Julieta – 14/20

Par Taibbo

De Pedro Almodóvar
Avec Emma Suárez, Adriana Ugarte, Daniel Grao

Chronique : Drame d’une grande élégance, Julieta s’inscrit dans la grande tradition des mélos habités par un lourd secret de famille. Sa grande qualité réside dans l’angle avec lequel Almodovar le traite, celui du thriller. S’appuyant sur un score tendu omniprésent qui n’est pas sans rappeler certaines musiques hitchcockiennes, le réalisateur captive et suscite constamment l’intérêt pour son héroïne en la suivant sur deux périodes clés de sa vie. Il fait preuve d’une mise en scène subtile malgré le propos lourd et la gravité du sujet, faisant parler sa science du mouvement, que sa caméra tourne autour de ses acteurs ou s’attarde sur leurs visages toujours intensément expressifs.
Sa réalisation souple et d’une grande fluidité enchaine les plans peu ostentatoires mais d’une beauté simple et évidente (ne serait-ce que l’introduction sur le drapé d’une robe de chambre que l’on retrouvera en guise de fil rouge).
Surtout, Almodovar confirme s’il était besoin qu’il a peu d’équivalents pour offrir des portraits de femmes bouleversants. S’il l’a longtemps fait avec excentricité et outrance, Julieta marque peut-être un tournant, tant la pudeur domine. Résonnants de déchirants silences qu’à la fois le trop et le manque peuvent causer, il dessine tout en nuance une relation mère/fille trouble et intense.
Peu de réalisateurs peuvent se targuer de faire preuve d’autant de maîtrise. Elle s’exprime particulièrement lorsqu’il s’agit de faire des aller-retours dans le temps et multiplier les procédés narratifs.
Julieta est un très beau film, sans doute pas le plus marquant de son auteur, mais il s’en dégage une douceur inédite et prégnante malgré ses abords sombres. Surprenament classique, gracile, il efface le souvenir effroyable de son dernier film, la pénible farce « Les amants passagers ».
Almodovar a visiblement changé. On aime bien par ici.

Synopsis : Julieta s’apprête à quitter Madrid définitivement lorsqu’une rencontre fortuite avec Bea, l’amie d’enfance de sa fille Antía la pousse à changer ses projets. Bea lui apprend qu’elle a croisé Antía une semaine plus tôt. Julieta se met alors à nourrir l’espoir de retrouvailles avec sa fille qu’elle n’a pas vu depuis des années.

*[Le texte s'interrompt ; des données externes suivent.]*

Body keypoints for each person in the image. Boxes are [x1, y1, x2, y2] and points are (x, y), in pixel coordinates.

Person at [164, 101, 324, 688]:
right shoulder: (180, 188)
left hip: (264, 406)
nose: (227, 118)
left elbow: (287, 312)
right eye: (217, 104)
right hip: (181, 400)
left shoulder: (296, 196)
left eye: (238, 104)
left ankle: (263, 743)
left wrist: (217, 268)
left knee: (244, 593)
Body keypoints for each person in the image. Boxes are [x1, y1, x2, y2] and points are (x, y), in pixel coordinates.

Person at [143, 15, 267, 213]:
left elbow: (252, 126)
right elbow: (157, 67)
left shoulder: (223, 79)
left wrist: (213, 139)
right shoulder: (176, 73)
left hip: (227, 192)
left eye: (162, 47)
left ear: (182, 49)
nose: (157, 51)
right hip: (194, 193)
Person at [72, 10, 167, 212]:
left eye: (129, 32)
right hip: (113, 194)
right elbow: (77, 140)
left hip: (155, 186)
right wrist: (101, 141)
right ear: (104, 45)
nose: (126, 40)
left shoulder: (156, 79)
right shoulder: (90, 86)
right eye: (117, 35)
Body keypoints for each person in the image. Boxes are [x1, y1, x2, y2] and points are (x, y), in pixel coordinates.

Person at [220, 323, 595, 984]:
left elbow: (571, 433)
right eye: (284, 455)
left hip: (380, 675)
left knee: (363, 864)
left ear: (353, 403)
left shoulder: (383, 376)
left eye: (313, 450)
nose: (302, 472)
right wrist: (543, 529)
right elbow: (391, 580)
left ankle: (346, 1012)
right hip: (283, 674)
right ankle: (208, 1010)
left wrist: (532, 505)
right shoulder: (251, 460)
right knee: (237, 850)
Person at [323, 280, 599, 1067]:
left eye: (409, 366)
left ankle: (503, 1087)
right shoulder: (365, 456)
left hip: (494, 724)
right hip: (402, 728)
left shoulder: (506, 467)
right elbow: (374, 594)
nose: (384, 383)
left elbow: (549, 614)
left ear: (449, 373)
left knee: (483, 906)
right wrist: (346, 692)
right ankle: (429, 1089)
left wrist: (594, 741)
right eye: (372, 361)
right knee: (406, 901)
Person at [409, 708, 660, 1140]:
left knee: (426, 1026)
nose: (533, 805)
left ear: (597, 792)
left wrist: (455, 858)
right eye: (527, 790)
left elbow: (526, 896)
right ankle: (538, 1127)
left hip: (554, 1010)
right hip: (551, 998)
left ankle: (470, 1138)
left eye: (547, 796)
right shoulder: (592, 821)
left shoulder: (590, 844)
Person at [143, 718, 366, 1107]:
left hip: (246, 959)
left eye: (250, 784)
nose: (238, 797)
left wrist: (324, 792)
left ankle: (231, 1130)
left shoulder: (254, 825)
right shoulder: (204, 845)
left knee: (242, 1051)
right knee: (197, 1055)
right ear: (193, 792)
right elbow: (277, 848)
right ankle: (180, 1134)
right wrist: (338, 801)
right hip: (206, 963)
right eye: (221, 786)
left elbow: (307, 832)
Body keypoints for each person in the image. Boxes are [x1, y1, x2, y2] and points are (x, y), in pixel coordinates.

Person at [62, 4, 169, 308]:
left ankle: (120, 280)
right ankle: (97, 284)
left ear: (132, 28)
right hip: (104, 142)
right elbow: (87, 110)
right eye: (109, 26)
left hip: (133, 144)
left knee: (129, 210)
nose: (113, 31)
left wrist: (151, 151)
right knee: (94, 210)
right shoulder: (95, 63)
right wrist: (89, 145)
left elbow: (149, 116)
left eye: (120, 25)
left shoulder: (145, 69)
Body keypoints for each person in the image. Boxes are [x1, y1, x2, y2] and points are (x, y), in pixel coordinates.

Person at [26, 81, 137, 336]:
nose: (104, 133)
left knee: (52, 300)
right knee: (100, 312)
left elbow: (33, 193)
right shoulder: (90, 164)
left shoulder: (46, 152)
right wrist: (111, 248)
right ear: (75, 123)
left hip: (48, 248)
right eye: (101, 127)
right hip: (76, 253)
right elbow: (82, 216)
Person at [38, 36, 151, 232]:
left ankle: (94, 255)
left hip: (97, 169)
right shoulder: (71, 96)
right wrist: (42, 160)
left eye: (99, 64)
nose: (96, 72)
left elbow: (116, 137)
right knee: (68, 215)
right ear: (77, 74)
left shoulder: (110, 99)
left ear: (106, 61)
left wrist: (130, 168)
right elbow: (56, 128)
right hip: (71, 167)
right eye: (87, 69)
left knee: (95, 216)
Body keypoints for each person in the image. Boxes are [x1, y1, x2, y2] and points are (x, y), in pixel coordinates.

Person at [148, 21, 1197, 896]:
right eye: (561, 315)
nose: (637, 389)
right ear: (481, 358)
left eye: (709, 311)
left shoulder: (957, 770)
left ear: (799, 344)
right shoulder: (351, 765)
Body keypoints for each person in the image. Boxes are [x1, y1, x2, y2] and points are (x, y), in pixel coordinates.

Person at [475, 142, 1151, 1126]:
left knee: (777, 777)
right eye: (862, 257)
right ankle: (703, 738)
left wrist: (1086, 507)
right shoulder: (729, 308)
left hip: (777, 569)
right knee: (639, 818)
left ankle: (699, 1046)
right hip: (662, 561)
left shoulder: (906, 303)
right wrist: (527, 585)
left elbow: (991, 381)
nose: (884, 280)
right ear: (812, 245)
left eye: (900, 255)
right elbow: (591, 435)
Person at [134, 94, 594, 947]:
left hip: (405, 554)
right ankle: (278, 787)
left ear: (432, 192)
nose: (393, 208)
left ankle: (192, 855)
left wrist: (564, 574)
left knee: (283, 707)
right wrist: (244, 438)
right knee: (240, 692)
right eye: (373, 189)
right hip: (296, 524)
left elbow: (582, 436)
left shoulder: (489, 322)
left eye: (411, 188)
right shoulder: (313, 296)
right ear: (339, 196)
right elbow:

Elle décide de lui écrire tout ce qu’elle a gardé secret depuis toujours.
Julieta parle du destin, de la culpabilité, de la lutte d’une mère pour survivre à l’incertitude, et de ce mystère insondable qui nous pousse à abandonner les êtres que nous aimons en les effaçant de notre vie comme s’ils n’avaient jamais existé.